Here we go again! Years after most Americans forgot about the longest war this country ever fought, American soldiers are again being deployed to Afghanistan. For almost 16 years now, at the command of three presidents and a sadly forgettable succession of generals, they have gone round and round like so many motorists trapped on a rotary with no exit. This time their numbers are officially secret, although variously reported to be 3,500 or 4,000, with another 6,000-plus to follow, and unknown numbers after that. But who can trust such figures? After all, we just found out that the US troops left behind in Afghanistan after President Obama tried to end the war there in 2014, repeatedly reported to number 8,400, actually have been “closer to 12,000” all this time.

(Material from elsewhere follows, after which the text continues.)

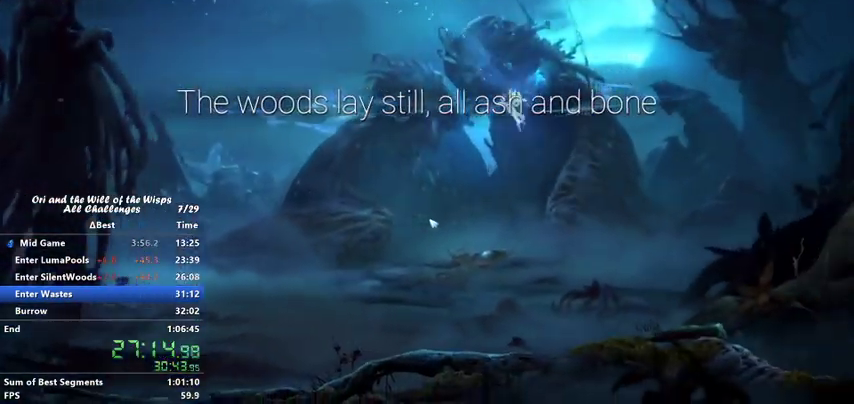
{"keys": ["right"], "events": []}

The conflict, we’re told, is at present a “stalemate.” We need more American troops to break it, in part by “training” the Afghan National Army so its soldiers can best their Taliban countrymen plus miscellaneous “terrorist” groups. In that way, the US military—after only a few more years of “the foreseeable future” in the field—can claim victory.

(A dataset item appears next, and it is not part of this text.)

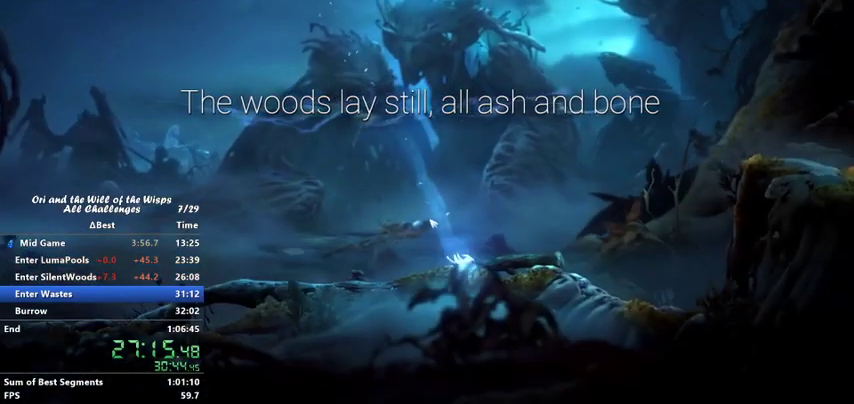
{"keys": ["jump", "right"], "events": [[67, "dash", "down"], [167, "dash", "up"], [233, "jump", "down"]]}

But is any of this necessary? Or smart? Or even true?
A prominent Afghan diplomat doesn’t think so. Shukria Barakzai, a longtime member of the Afghan parliament now serving as Afghanistan’s ambassador to Norway—herself a victim in 2014 of a Taliban suicide bomber—told me only weeks ago, “The Taliban are so over! They just want to go home, but you Americans won’t let them.”
She reminded me that the Taliban are not some invading army. (That would be us.) They are Afghan citizens, distinguished from their countrymen chiefly by their extreme religious conservatism, misogyny, and punitive approach to governance. Think of them as the Afghan equivalent of our own evangelical right-wing Republicans. You find some in almost every town. And the more you rile them up, the meaner they get and the more followers they gain. But in times of peace—which Afghanistan has not known for 40 years—many Taliban most likely would return to being farmers, shopkeepers, villagers, like their fathers before them, perhaps imposing local law and order but unlikely to seek control of Kabul and risk bringing the Americans down on them again.
Few Afghans were Taliban sympathizers when the United States overthrew the Taliban regime in 2001. Now there are a great many more and they control significant parts of the country, threatening various provincial capitals. They claim to be willing to negotiate with the Afghan government—but only after all American forces have left the country.
For the Trump administration, that’s not an option. (Think what a negotiated peace would mean for our private arms manufacturers for whom America’s endless wars across the Greater Middle East are a bonanza of guaranteed sales.) Instead, the president has put “his” generals in the Oval Office to do what generals do. Those in charge now—James Mattis, H.R. McMaster, and John Kelly—are all veterans of the Afghan or Iraq wars and consequently subject to what Freud labeled the “repetition compulsion”: the blind impulse to repeat earlier experiences and situations, often in the expectation that things will turn out differently. You’d think these particular generals, having been through it all before, would remember that very little or nothing ventured in Afghanistan (or Iraq) by “the greatest military the world has ever known” has worked out as advertised. As Freud pointed out, however, “The compulsion to repeat… replaces the impulsion to remember.”